Note the regression here: you meet this stage when your model for the new phenomenon connects to your model for "everything else". So what about the first "everything else" you understood (which could be called your "primitively understood" part of reality)? This would be the instinctive model of the world that you are born with: the "folk physics", "folk psychology", etc. Its existence is revealed in such experiments as when babies are confused by rolling balls that suddenly violate the laws of physics.
This "Level 2" understanding therefore ultimately connects everything back to your direct, raw experiences ("qualia") of the world, but, importantly, is not subordinate to them – optical illusions shouldn't override the stronger evidence that proves to you it's an illusion.
Things to watch out for: Assuming that similar behavior in different domains ("surface analogies") is enough to explain their relationship. Also, using one intersection between multiple domains as a reason to immediately collapse them together.
Level 3: The "Truly Part of You" Stage
Summary: Your models are such that you would re-discover them, for the right reasons, even they were deleted from your memory.
Description: At this stage, not only do you have good, well-connected models of reality, but they are so well-grounded, that they "regenerate" when "damaged". That is, you weren't merely fed these wonderful models outright by some other Really Smart Being (though initially you might have been), but rather, you also consistently use a reliable method for gaining knowledge, and this method would eventually stumble upon the same model you have now, no matter how much knowledge is stripped away from it.

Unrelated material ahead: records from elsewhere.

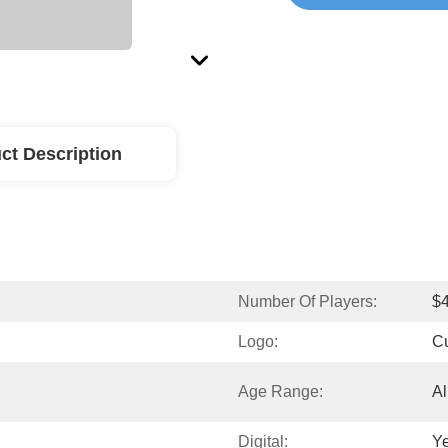
ct Description
Number Of Players:
$
Logo:
C
Age Range:
Al
Digital:
Y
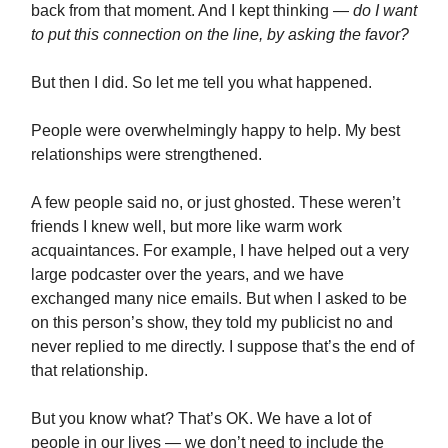
back from that moment. And I kept thinking —
do I want
to put this connection on the line, by asking the favor?
But then I did. So let me tell you what happened.
People were overwhelmingly happy to help. My best
relationships were strengthened.
A few people said no, or just ghosted. These weren’t
friends I knew well, but more like warm work
acquaintances. For example, I have helped out a very
large podcaster over the years, and we have
exchanged many nice emails. But when I asked to be
on this person’s show, they told my publicist no and
never replied to me directly. I suppose that’s the end of
that relationship.
But you know what? That’s OK. We have a lot of
people in our lives — we don’t need to include the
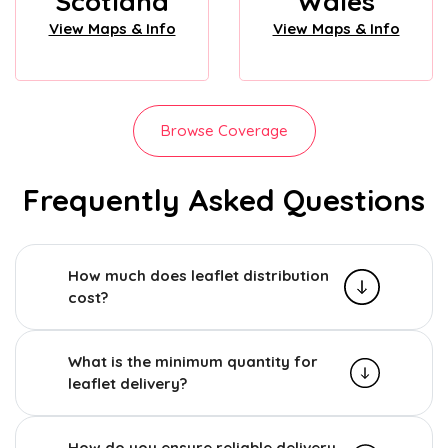
Scotland
Wales
View Maps & Info
View Maps & Info
Browse Coverage
Frequently Asked Questions
How much does leaflet distribution
cost?
What is the minimum quantity for
leaflet delivery?
How do you ensure reliable delivery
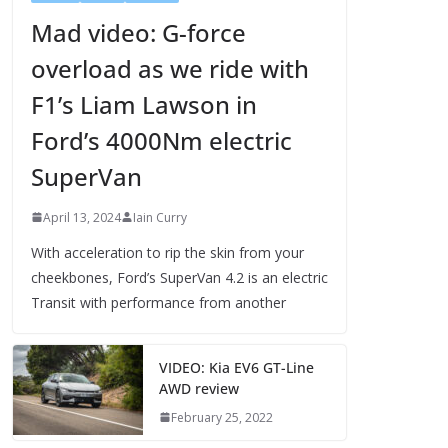
Mad video: G-force
overload as we ride with
F1’s Liam Lawson in
Ford’s 4000Nm electric
SuperVan
April 13, 2024
Iain Curry
With acceleration to rip the skin from your
cheekbones, Ford’s SuperVan 4.2 is an electric
Transit with performance from another
VIDEO: Kia EV6 GT-Line
AWD review
February 25, 2022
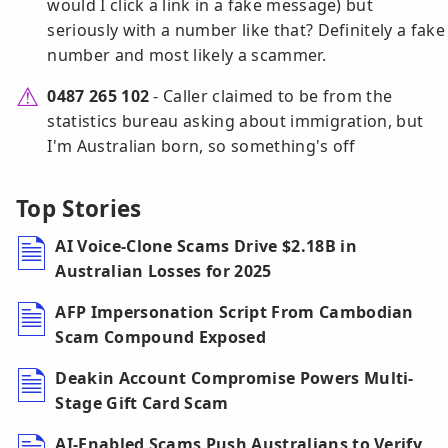
would I click a link in a fake message) but
seriously with a number like that? Definitely a fake
number and most likely a scammer.
0487 265 102
- Caller claimed to be from the
statistics bureau asking about immigration, but
I'm Australian born, so something's off
Top Stories
AI Voice-Clone Scams Drive $2.18B in
Australian Losses for 2025
AFP Impersonation Script From Cambodian
Scam Compound Exposed
Deakin Account Compromise Powers Multi-
Stage Gift Card Scam
AI-Enabled Scams Push Australians to Verify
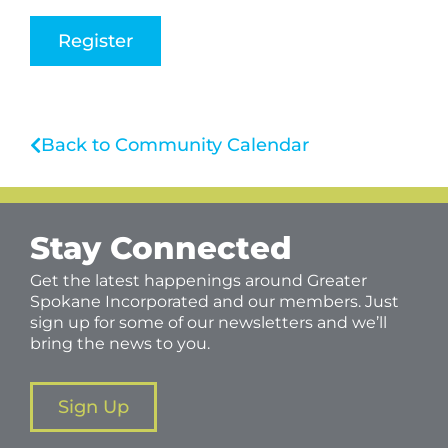
Register
Back to Community Calendar
Stay Connected
Get the latest happenings around Greater
Spokane Incorporated and our members. Just
sign up for some of our newsletters and we’ll
bring the news to you.
Sign Up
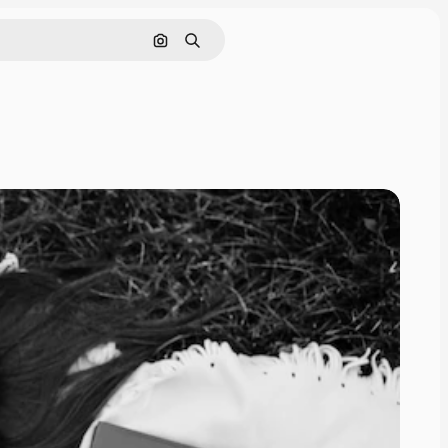
Search by image
Search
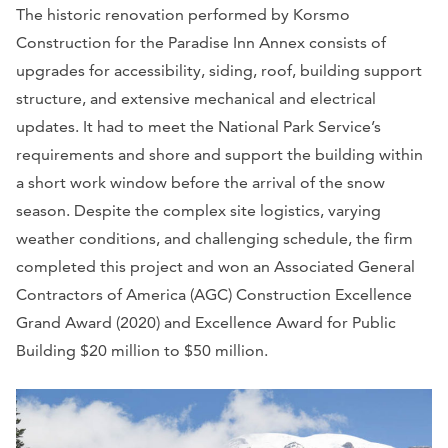
The historic renovation performed by Korsmo
Construction for the Paradise Inn Annex consists of
upgrades for accessibility, siding, roof, building support
structure, and extensive mechanical and electrical
updates. It had to meet the National Park Service’s
requirements and shore and support the building within
a short work window before the arrival of the snow
season. Despite the complex site logistics, varying
weather conditions, and challenging schedule, the firm
completed this project and won an Associated General
Contractors of America (AGC) Construction Excellence
Grand Award (2020) and Excellence Award for Public
Building $20 million to $50 million.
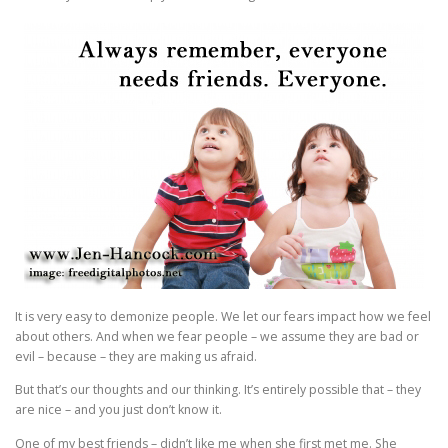
It is very easy to demonize people. We let our fears impact how we feel
about others. And when we fear people – we assume they are bad or
evil – because – they are making us afraid.
But that’s our thoughts and our thinking. It’s entirely possible that – they
are nice – and you just don’t know it.
One of my best friends – didn’t like me when she first met me. She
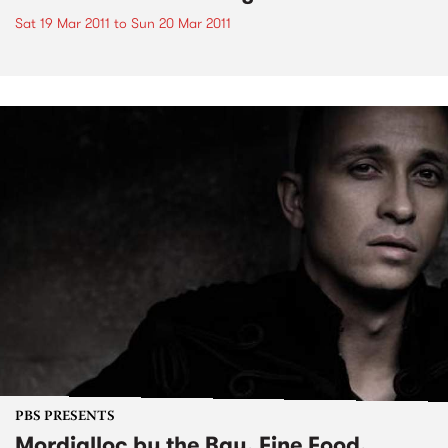
Sat 19 Mar 2011
to
Sun 20 Mar 2011
PBS PRESENTS
Mordialloc by the Bay, Fine Food,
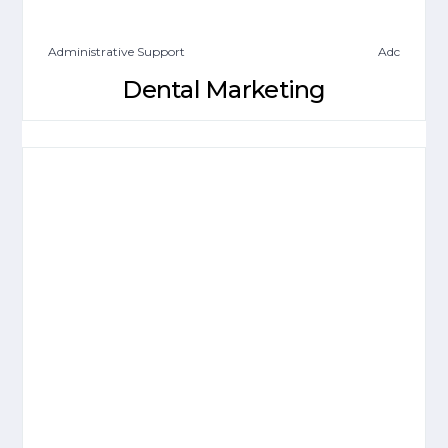
Administrative Support
Adc
Dental Marketing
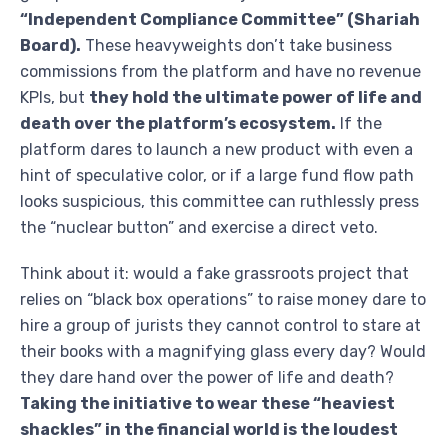
“Independent Compliance Committee” (Shariah
Board).
These heavyweights don’t take business
commissions from the platform and have no revenue
KPIs, but
they hold the ultimate power of life and
death over the platform’s ecosystem.
If the
platform dares to launch a new product with even a
hint of speculative color, or if a large fund flow path
looks suspicious, this committee can ruthlessly press
the “nuclear button” and exercise a direct veto.
Think about it: would a fake grassroots project that
relies on “black box operations” to raise money dare to
hire a group of jurists they cannot control to stare at
their books with a magnifying glass every day? Would
they dare hand over the power of life and death?
Taking the initiative to wear these “heaviest
shackles” in the financial world is the loudest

This capability arises because your high understanding makes much of your knowledge redundant: knowing something in one domain has implications in quite distant domains, leading you to recognize what was lost – and your reliable methods of inference tell you what, if anything, you need to do to recover it.
This stage should be the goal of all rationalists.
Things to watch out for: Hindsight bias: you may think you would have made the same inferences at a previous epistemic state, but that might just be due to already knowing the answers. Also, if you're really at this stage, you should have what amounts to a "fountain of knowledge" – are you learning all you can from it?
In conclusion: In trying to enhance your own, or someone else's, understanding of a topic, I recommend identifying which level you both are at to see if you have something to learn from each other, or are simply using different standards.